Reproduce the CDC Printers article from the words "At CDC, we have" through the words "without any glitches.", changing every "job" to "order".
Start of Provided text
What they learnt: Manu Choudhary, CDC Printers

The road to excellence begins from ground zero. Thus, every week the CDC team goes through the internal rejection process, understands the causes and takes the appropriate actions.

06 Jan 2016 | By Priya Raju

 
The way we communicate is constantly changing. Print was ‘once upon a time’ the dominant mode of communication. Today it no longer is. Hence we have to constantly adapt, as technology is growing at an exponential rate.
 
Print is not going to die, I am sure it will not. But I am not so sure about conventional print. In 2015, we invested in a number of machines which are conventional machines. We invested in them based on the current requirement. My fear is: will these conventional machines have any sustainable future 3-4 years from now?
 
At CDC, we have been known as a quality print firm. We were always confident of our quality. Until one day. 
 
We were to print a plain single-colour book of around 500 pages. Under normal circumstances, we would not have gone ahead with the job because it had no value-addition. But being a job of one of our regular clients, we undertook it. The pages were printed, folded, sewn, bound, packed and dispatched without any glitches.
End of Provided text
Start of Supplied material
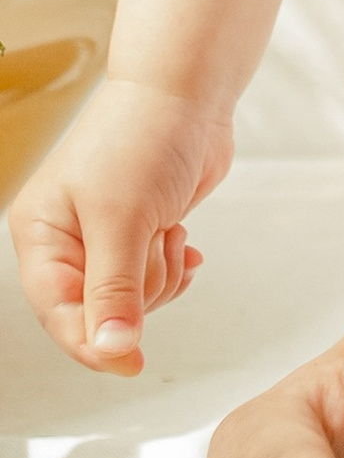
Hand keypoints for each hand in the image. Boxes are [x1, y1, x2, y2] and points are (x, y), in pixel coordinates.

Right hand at [9, 73, 225, 370]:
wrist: (188, 92)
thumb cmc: (141, 137)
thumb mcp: (122, 219)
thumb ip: (115, 289)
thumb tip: (113, 348)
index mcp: (41, 234)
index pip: (57, 312)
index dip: (93, 344)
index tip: (131, 365)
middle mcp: (67, 240)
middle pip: (100, 311)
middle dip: (140, 288)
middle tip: (155, 244)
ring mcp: (107, 237)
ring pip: (135, 298)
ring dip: (162, 273)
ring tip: (168, 231)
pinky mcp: (142, 232)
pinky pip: (156, 277)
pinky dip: (174, 266)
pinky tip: (183, 242)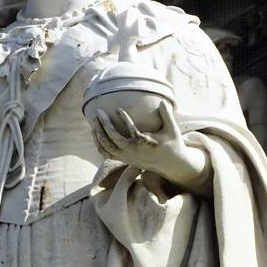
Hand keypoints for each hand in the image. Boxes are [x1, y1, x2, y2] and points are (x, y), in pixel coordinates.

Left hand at [88, 100, 210, 194]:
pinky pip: (107, 154)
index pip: (131, 131)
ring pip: (107, 148)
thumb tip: (162, 101)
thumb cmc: (172, 144)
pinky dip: (99, 145)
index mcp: (144, 143)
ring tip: (94, 122)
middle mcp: (133, 152)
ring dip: (98, 135)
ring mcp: (127, 157)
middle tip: (99, 111)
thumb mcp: (172, 129)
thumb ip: (167, 115)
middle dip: (104, 124)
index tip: (118, 109)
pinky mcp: (125, 160)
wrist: (170, 165)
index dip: (124, 119)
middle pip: (113, 139)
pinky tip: (96, 134)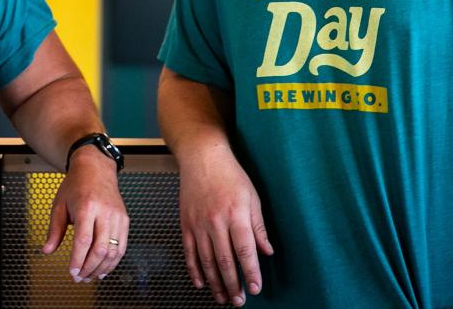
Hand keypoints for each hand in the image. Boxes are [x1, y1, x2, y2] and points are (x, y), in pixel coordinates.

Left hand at [41, 147, 128, 281]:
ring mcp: (117, 216)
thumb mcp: (60, 204)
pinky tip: (103, 269)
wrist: (96, 169)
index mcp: (87, 207)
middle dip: (89, 268)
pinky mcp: (124, 220)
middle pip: (100, 248)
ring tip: (90, 276)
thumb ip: (55, 229)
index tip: (72, 272)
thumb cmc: (76, 185)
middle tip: (79, 278)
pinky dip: (113, 261)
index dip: (78, 260)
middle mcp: (105, 212)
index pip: (84, 240)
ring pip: (113, 251)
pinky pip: (122, 246)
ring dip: (101, 268)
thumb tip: (47, 250)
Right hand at [177, 150, 272, 306]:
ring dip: (215, 283)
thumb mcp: (252, 198)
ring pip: (207, 261)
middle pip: (225, 261)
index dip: (250, 273)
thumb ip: (258, 227)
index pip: (245, 251)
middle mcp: (216, 223)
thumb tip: (266, 251)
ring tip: (223, 298)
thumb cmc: (230, 175)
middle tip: (239, 301)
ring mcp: (198, 225)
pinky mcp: (186, 224)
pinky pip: (189, 253)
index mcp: (236, 216)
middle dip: (233, 285)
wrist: (202, 158)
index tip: (256, 288)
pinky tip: (201, 283)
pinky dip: (195, 270)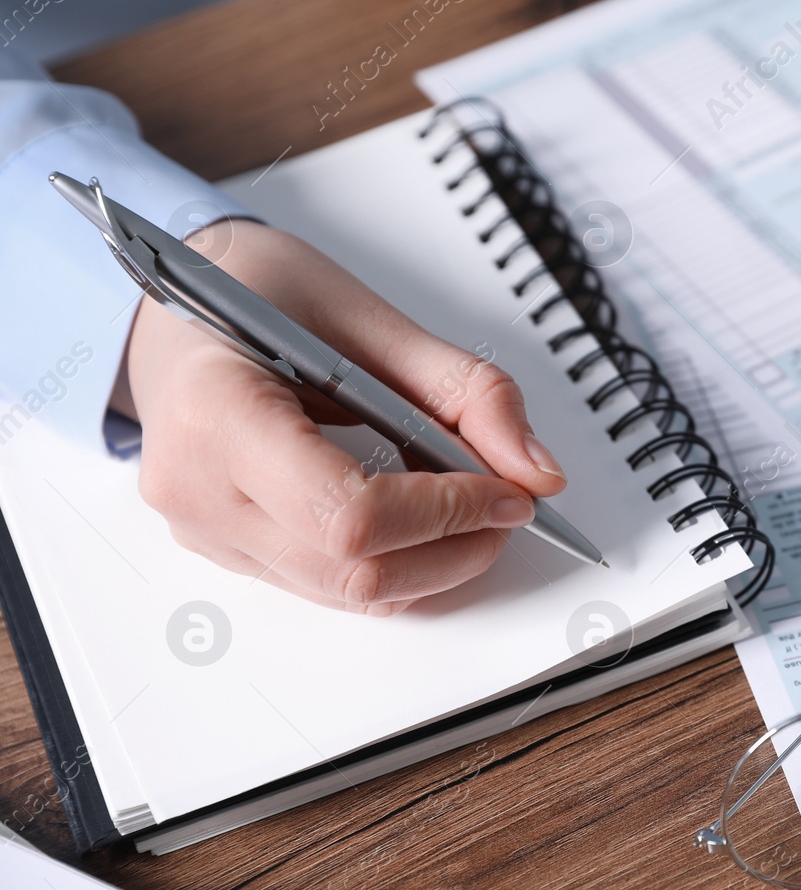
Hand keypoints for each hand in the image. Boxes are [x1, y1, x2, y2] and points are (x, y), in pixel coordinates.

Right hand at [124, 220, 566, 614]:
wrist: (178, 305)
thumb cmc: (258, 295)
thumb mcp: (370, 315)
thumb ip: (466, 392)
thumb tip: (534, 470)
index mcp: (217, 412)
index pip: (349, 514)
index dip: (446, 513)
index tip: (507, 491)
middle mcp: (196, 487)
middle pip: (353, 570)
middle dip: (454, 546)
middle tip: (509, 500)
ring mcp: (204, 530)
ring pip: (347, 594)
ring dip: (434, 563)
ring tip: (472, 505)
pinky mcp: (227, 551)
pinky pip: (328, 585)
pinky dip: (396, 560)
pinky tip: (424, 515)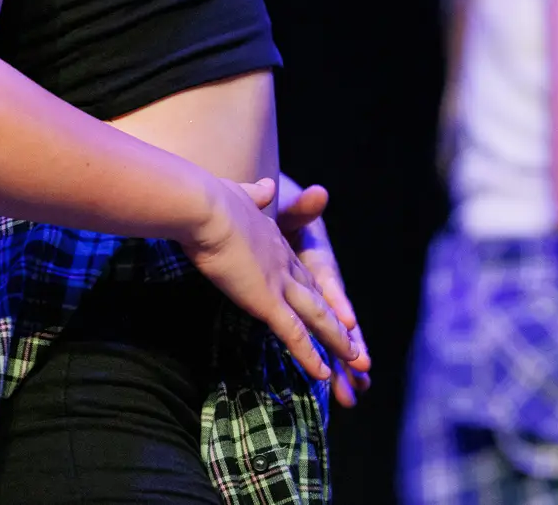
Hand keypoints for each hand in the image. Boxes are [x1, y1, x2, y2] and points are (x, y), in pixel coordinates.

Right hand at [183, 177, 362, 382]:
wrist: (204, 206)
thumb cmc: (209, 199)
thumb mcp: (237, 194)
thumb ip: (254, 194)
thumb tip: (267, 186)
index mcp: (274, 240)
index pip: (299, 268)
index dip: (314, 286)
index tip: (326, 300)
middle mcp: (283, 261)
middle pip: (316, 294)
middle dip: (335, 317)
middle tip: (353, 336)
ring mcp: (279, 281)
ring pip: (316, 317)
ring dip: (336, 339)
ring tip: (354, 358)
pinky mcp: (267, 300)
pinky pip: (295, 334)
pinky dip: (310, 355)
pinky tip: (323, 373)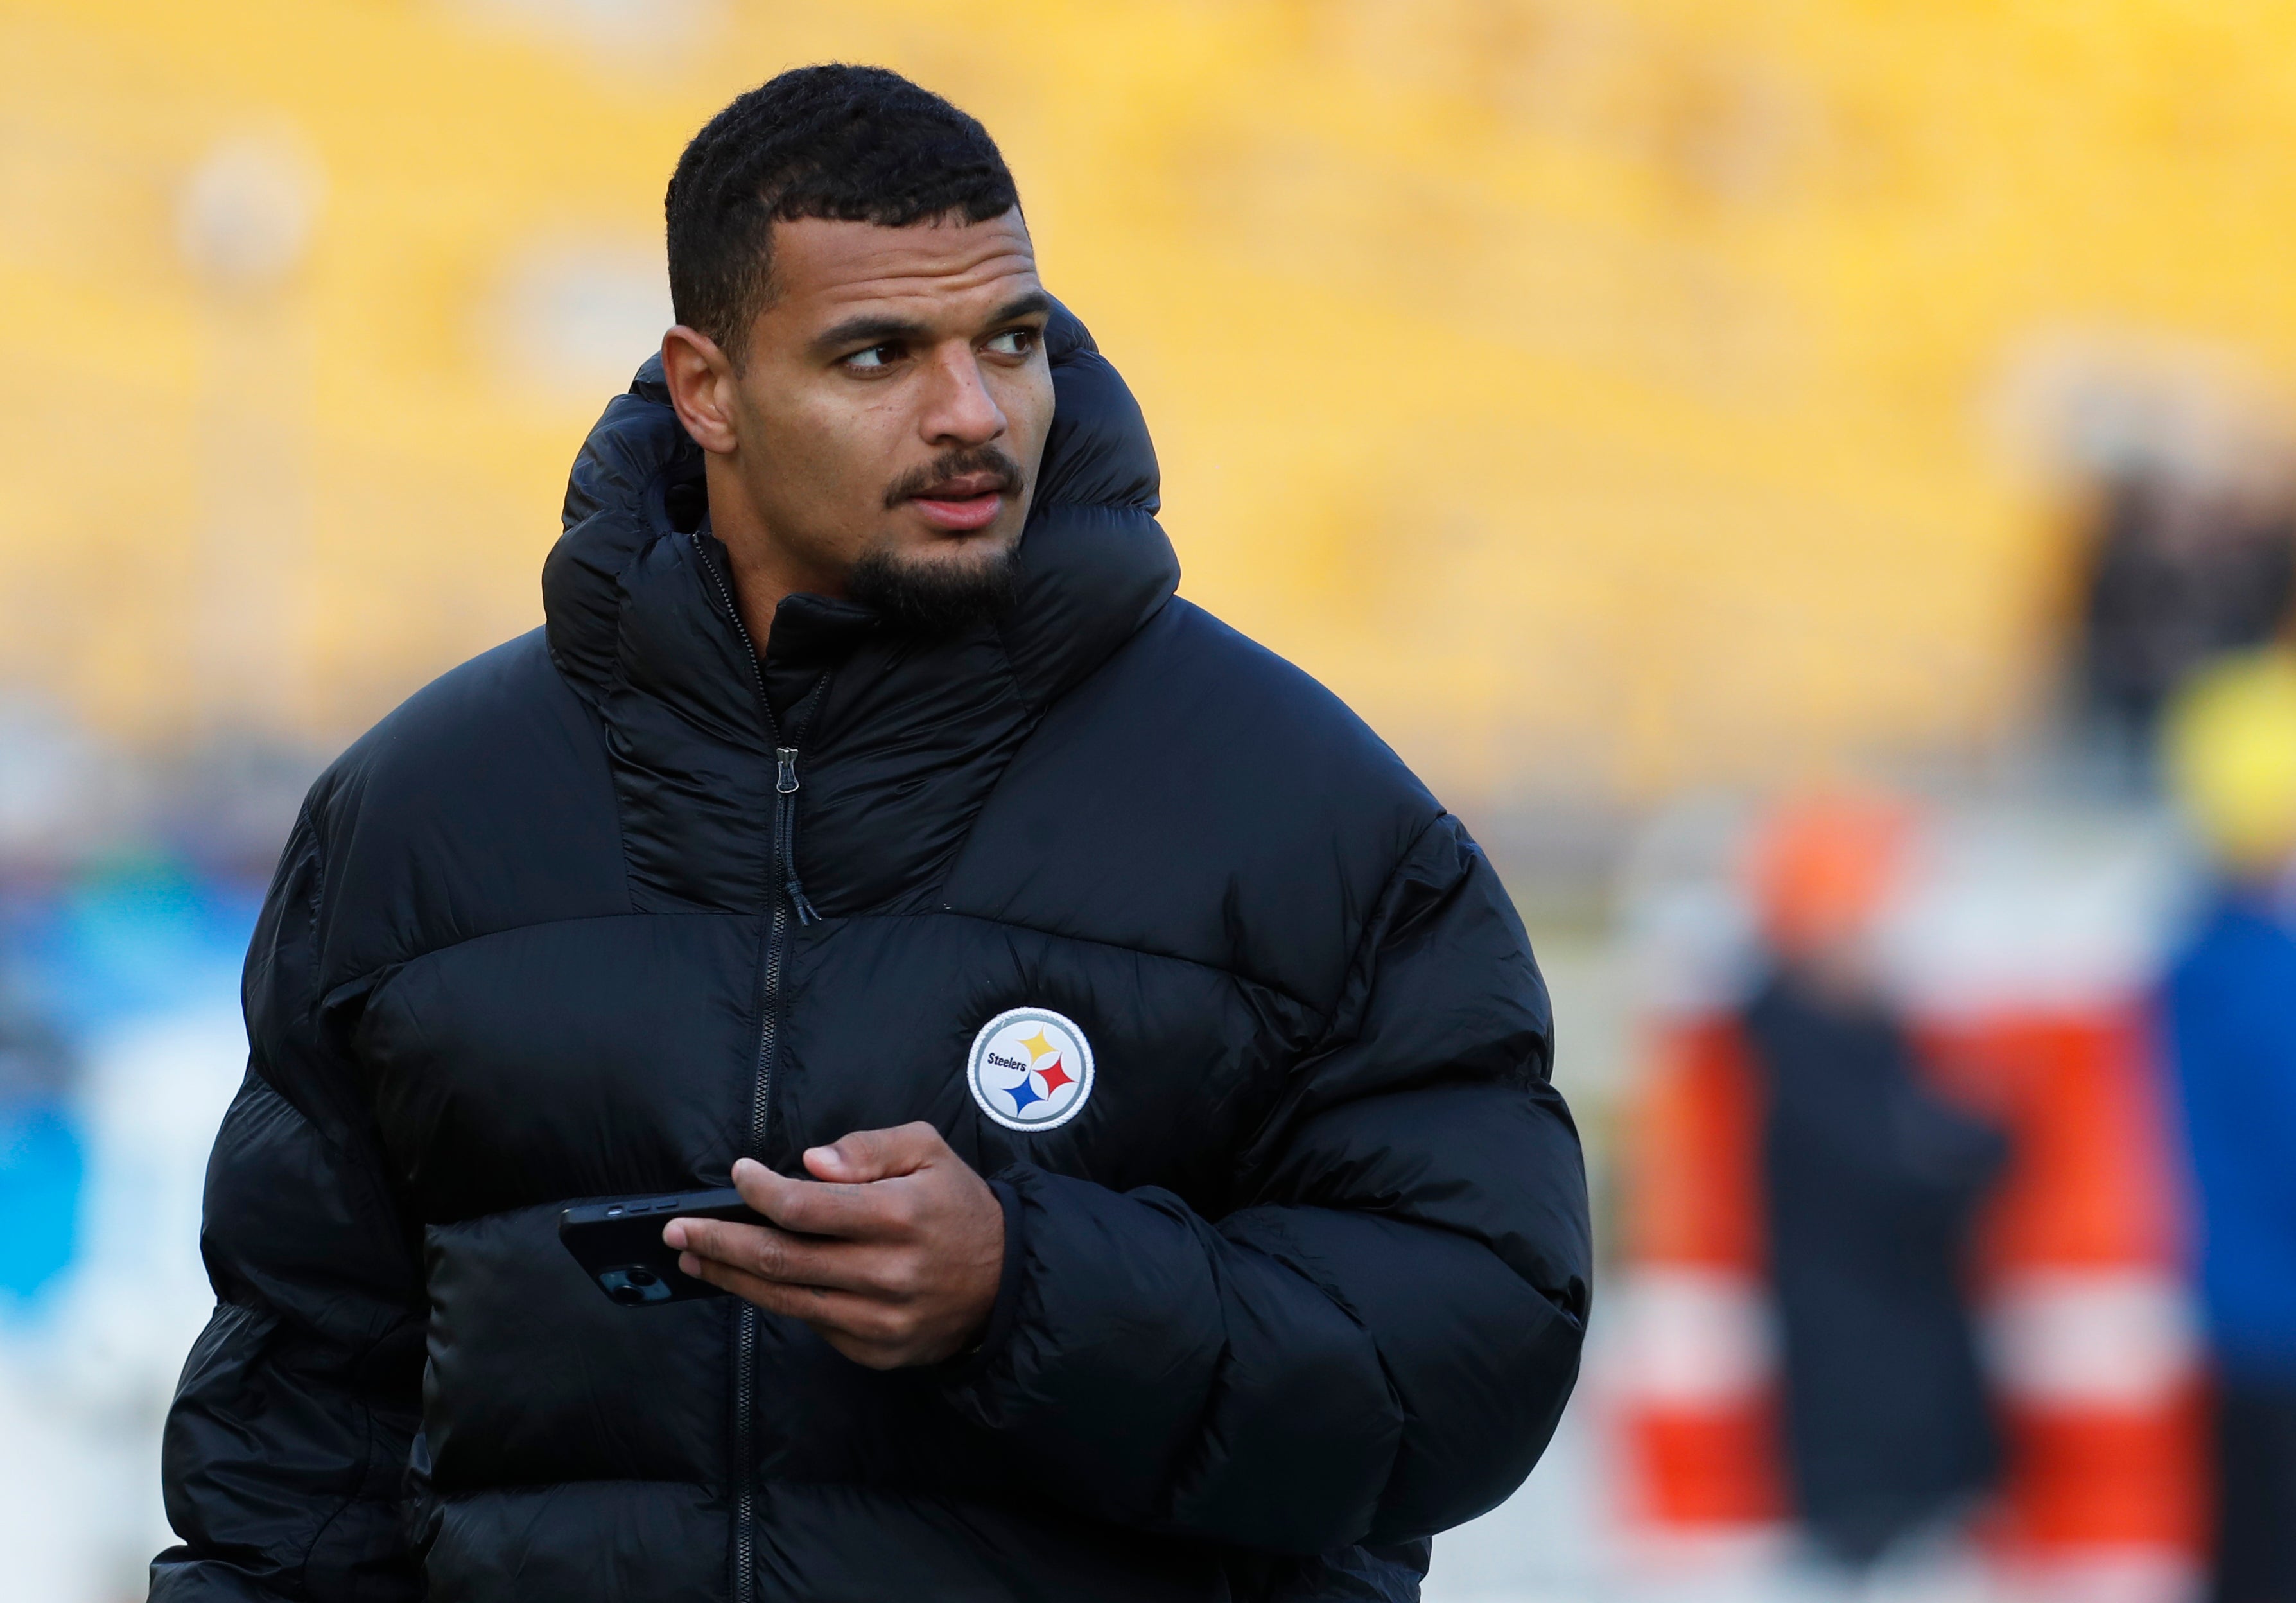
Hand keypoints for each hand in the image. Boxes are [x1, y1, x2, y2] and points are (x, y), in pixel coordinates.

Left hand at [664, 1122, 1004, 1368]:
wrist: (1005, 1282)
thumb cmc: (957, 1206)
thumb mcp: (928, 1151)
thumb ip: (869, 1148)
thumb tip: (808, 1163)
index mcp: (899, 1215)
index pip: (806, 1207)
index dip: (759, 1191)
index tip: (736, 1175)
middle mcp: (888, 1273)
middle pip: (781, 1260)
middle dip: (720, 1241)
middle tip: (677, 1229)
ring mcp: (880, 1320)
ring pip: (786, 1300)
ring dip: (731, 1277)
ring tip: (695, 1256)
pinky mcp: (877, 1351)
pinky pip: (814, 1325)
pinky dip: (780, 1300)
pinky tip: (754, 1281)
End of Supplied material
* [Written answer]:
At CDC, we have been known as a quality print firm. We were always confident of our quality. Until one day. 
 
We were to print a plain single-colour book of around 500 pages. Under normal circumstances, we would not have gone ahead with the order because it had no value-addition. But being a order of one of our regular clients, we undertook it. The pages were printed, folded, sewn, bound, packed and dispatched without any glitches.